JAKARTA – Babak baru penggunaan bahan Bakar nabati di Indonesia akhirnya dimulai. Pemerintah pada Rabu (9/7) meluncurkan BBM Biosolar B50 atau campuran biodiesel sebanyak 50% dengan solar.
Program ini secara resmi akan diluncurkan oleh Presiden Prabowo Subianto di rest area KM 57, Karawang, Jawa Barat.

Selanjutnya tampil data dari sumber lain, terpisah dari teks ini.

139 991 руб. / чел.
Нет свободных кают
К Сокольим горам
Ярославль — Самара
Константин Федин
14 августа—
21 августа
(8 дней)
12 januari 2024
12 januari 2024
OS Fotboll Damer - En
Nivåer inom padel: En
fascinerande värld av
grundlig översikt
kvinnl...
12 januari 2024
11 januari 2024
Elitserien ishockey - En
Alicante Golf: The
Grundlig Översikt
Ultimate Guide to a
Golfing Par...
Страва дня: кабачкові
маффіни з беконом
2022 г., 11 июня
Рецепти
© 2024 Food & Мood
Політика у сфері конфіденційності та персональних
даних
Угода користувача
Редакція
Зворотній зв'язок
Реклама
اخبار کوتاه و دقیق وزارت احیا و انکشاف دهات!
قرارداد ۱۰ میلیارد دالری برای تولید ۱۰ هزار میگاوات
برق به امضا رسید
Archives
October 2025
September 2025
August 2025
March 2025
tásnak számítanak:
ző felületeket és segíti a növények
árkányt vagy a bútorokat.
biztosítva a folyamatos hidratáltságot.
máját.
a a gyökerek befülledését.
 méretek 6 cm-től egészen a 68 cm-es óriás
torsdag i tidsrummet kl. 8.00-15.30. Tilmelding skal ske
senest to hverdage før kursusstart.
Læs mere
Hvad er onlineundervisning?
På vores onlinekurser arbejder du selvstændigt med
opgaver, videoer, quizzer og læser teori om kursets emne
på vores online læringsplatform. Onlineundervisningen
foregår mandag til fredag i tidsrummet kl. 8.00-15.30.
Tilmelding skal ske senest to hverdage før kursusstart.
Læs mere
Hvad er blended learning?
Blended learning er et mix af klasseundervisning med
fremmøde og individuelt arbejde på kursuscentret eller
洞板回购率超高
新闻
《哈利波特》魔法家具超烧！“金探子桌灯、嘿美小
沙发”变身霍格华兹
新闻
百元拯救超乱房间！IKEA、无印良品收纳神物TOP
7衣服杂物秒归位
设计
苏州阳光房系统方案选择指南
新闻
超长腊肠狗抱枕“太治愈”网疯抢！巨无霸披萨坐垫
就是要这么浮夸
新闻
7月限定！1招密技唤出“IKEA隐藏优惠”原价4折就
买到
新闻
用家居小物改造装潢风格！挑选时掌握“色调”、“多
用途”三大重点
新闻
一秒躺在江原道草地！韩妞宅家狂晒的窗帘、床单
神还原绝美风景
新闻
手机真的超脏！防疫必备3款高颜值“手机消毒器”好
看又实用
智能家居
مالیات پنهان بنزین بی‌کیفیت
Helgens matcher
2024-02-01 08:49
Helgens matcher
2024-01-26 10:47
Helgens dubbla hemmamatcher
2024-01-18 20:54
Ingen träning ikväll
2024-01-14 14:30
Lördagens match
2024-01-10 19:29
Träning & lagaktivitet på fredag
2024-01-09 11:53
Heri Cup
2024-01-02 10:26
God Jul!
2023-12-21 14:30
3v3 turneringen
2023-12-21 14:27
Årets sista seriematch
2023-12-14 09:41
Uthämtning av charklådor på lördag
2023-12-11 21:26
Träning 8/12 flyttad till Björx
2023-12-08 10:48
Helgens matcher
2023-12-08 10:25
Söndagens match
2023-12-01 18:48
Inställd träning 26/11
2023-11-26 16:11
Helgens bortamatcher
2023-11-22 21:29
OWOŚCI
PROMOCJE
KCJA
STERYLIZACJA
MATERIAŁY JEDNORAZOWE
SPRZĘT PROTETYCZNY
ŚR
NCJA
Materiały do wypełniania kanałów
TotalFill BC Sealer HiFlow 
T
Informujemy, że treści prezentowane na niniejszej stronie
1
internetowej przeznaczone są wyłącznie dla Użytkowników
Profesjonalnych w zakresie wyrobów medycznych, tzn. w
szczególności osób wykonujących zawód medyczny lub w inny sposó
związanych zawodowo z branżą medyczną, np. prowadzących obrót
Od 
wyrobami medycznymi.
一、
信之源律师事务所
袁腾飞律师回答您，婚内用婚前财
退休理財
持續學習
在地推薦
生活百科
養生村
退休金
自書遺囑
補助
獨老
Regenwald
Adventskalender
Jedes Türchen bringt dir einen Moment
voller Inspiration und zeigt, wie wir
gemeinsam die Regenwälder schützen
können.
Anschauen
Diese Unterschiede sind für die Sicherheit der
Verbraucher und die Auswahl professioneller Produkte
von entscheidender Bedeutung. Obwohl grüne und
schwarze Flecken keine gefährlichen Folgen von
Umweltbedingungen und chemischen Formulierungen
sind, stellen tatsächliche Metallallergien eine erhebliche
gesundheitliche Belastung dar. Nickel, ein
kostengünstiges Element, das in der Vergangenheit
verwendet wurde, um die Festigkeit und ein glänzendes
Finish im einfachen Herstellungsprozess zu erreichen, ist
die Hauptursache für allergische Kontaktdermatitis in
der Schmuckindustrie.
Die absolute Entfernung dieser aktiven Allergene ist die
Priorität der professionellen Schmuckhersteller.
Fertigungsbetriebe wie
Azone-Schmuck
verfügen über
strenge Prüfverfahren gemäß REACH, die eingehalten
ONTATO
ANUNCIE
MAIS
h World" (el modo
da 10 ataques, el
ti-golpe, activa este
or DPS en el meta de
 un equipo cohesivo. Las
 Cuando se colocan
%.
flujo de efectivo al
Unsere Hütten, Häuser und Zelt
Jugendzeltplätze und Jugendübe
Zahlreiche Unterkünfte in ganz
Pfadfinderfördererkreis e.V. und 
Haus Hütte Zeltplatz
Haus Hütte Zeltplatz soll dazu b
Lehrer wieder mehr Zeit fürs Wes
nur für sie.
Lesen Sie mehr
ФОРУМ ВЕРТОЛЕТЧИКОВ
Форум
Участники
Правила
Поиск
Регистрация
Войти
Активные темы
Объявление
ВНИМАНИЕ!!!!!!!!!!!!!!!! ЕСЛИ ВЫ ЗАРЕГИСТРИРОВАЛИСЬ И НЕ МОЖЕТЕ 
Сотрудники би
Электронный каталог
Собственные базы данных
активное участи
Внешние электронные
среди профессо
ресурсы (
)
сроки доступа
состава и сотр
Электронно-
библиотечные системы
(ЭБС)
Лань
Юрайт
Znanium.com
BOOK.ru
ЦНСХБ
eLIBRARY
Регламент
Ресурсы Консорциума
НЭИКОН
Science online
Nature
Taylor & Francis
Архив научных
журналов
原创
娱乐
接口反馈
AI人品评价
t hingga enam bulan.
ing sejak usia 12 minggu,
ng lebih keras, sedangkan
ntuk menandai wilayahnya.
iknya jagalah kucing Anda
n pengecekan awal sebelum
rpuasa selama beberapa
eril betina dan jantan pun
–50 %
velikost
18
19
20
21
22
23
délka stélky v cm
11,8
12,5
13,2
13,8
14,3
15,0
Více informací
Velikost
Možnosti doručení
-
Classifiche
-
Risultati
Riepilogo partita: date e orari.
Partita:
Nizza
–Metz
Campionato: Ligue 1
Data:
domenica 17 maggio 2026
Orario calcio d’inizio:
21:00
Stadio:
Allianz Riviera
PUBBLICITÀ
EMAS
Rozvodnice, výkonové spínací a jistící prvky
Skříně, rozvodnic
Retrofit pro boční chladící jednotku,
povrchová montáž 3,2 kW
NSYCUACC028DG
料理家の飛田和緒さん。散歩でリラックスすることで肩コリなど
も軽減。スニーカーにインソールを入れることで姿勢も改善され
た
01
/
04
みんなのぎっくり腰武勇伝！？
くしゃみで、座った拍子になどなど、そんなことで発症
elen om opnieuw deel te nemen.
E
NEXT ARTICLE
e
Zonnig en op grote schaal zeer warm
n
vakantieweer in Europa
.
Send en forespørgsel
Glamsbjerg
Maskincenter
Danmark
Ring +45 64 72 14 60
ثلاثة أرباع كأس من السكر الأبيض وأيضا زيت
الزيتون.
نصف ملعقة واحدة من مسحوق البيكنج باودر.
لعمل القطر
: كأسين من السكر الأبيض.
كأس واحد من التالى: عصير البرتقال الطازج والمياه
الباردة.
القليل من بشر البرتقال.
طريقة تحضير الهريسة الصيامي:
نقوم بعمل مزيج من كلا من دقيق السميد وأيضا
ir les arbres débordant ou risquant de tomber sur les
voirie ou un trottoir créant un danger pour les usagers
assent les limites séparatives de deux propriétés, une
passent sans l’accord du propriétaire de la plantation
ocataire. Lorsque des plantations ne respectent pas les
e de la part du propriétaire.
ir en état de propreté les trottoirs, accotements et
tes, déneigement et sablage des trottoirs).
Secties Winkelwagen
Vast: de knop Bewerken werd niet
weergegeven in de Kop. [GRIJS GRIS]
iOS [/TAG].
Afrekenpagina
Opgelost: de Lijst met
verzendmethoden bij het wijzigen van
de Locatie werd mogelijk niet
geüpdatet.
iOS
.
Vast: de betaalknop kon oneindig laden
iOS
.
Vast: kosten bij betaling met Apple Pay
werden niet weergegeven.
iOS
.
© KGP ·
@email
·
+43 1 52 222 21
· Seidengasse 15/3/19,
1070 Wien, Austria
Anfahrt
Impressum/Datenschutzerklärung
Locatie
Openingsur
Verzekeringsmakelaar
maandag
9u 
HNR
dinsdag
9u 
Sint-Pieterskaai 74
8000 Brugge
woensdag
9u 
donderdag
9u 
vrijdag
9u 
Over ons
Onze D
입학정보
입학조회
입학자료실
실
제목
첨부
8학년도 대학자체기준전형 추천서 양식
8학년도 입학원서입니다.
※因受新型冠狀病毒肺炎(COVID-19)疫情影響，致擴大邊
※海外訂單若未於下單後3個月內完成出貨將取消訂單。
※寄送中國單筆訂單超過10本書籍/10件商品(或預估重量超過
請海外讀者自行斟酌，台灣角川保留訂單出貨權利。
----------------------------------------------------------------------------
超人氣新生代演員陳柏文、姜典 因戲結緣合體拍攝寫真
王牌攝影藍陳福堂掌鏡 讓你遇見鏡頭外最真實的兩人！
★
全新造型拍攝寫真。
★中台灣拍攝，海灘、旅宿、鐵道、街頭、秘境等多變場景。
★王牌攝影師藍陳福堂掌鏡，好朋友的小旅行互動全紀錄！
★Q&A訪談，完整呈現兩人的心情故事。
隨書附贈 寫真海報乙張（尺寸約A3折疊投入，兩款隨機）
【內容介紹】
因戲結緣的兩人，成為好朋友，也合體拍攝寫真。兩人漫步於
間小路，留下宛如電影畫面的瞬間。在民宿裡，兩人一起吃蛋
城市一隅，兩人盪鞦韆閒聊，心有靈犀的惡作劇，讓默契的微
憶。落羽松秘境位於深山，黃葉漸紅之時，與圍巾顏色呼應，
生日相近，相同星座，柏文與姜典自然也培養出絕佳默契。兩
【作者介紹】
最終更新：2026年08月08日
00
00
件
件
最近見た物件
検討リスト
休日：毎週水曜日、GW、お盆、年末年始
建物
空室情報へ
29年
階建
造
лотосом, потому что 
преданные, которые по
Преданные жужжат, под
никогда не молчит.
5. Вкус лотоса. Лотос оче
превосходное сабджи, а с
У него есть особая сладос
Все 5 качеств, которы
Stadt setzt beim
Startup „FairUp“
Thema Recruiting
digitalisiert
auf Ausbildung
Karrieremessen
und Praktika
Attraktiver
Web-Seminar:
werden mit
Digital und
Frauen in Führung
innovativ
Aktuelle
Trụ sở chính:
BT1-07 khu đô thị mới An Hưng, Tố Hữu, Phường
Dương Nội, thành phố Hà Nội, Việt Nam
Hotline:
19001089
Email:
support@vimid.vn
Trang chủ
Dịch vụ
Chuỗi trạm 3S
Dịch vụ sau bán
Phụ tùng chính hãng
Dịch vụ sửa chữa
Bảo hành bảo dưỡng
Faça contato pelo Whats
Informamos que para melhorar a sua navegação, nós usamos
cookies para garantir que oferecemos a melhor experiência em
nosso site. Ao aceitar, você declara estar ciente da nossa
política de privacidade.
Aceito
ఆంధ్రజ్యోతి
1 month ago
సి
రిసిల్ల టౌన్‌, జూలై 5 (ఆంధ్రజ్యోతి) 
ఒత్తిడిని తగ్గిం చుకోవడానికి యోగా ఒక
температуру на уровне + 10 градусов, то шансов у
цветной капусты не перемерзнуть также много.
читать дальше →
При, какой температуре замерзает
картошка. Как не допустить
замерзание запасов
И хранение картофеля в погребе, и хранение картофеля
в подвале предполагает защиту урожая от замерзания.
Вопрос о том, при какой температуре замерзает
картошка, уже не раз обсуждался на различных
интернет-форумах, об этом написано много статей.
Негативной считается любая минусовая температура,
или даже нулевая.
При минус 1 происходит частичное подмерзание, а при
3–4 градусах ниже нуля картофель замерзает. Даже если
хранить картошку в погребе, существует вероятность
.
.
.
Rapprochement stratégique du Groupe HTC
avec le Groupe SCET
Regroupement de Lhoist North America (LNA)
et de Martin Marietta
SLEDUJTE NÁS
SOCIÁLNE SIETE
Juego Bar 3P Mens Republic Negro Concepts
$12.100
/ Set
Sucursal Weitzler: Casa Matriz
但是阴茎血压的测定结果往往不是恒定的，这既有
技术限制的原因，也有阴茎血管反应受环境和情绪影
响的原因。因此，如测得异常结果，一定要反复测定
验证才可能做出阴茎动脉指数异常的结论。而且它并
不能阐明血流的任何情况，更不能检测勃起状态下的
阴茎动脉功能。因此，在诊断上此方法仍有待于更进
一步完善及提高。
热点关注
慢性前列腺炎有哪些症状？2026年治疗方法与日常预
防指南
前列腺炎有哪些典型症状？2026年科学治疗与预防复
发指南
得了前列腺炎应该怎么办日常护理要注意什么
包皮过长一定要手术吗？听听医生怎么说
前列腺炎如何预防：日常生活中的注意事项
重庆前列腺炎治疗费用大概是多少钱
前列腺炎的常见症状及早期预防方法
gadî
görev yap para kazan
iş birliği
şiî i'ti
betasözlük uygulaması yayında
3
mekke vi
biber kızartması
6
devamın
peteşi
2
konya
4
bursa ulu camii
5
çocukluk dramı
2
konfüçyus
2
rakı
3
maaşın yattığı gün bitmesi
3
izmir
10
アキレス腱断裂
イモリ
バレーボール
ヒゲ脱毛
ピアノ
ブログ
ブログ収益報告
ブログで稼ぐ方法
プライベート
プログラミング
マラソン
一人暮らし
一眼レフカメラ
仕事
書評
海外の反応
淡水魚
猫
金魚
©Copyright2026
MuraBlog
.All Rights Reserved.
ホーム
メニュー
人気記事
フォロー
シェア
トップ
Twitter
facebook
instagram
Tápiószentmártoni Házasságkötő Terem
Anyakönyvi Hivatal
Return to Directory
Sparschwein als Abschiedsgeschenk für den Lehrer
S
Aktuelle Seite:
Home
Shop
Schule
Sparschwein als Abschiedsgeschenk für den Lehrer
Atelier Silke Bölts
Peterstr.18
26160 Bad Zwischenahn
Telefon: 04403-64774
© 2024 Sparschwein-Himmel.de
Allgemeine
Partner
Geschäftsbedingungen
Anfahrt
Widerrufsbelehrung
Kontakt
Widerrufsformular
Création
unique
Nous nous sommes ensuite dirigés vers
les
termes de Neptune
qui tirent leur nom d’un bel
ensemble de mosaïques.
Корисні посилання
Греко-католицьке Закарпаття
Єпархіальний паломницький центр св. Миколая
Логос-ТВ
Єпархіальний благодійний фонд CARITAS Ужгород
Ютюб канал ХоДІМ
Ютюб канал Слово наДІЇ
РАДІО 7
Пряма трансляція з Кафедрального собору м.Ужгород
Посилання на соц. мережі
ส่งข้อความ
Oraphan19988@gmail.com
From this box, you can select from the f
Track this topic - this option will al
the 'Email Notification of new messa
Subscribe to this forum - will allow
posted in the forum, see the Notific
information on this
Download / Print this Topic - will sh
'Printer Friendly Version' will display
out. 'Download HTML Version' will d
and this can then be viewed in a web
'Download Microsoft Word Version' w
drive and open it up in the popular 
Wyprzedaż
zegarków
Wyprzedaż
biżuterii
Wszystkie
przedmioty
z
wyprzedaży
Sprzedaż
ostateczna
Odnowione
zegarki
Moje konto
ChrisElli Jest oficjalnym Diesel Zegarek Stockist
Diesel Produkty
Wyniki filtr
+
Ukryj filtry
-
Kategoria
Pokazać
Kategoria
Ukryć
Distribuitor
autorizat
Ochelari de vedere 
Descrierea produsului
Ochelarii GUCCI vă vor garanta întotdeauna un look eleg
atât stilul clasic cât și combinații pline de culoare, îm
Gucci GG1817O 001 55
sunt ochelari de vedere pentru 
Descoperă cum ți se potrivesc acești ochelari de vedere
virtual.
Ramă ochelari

Implementasi mandatori biodiesel menunjukkan tren peningkatan yang konsisten sejak 2021. Realisasi pemanfaatan biodiesel tercatat sebesar 9,3 juta kiloliter (kl) pada 2021 (B30), meningkat menjadi 10,4 juta kiloliter pada 2022, kemudian mencapai 12,3 juta kl pada 2023 dan 13,2 juta kl pada 2024 melalui penerapan B35.
Pada 2025, pemerintah menerapkan mandatori B40 dengan realisasi pemanfaatan biodiesel untuk kebutuhan domestik hingga Desember 2025 mencapai 14,2 juta kl. Capaian tersebut setara dengan 105,2 persen dari target sebesar 13,5 juta kl, serta berkontribusi pada penurunan impor solar sekitar 3,3 juta kl. Selain berhasil memotong volume impor solar fosil secara signifikan, menghemat devisa negara sebesar Rp130,21 triliun, dan memangkas emisi karbon hingga 38,88 juta ton CO2 ekuivalen.
Pemerintah menegaskan dengan makin bertambahnya penggunaan biodiesel, maka impor minyak mentah untuk produksi solar bisa dikurangi, bahkan untuk impor produk solar bisa distop.
Bahlil Lahadalia, Menteri ESDM menyatakan bahwa peningkatan mandatori biodiesel yang didukung oleh penguatan kapasitas kilang, termasuk RDMP Balikpapan, telah membawa Indonesia pada kondisi surplus pasokan solar. Dengan kondisi tersebut, pemerintah menargetkan penghentian impor solar pada 2026.
“Dengan produksi sekarang di Pertamina yang RDMP di Balikpapan, akumulasi konsumsi B40 totalnya sekarang kita surplus kurang lebih sekitar 1,4 juta kiloliter,” ujar Bahlil.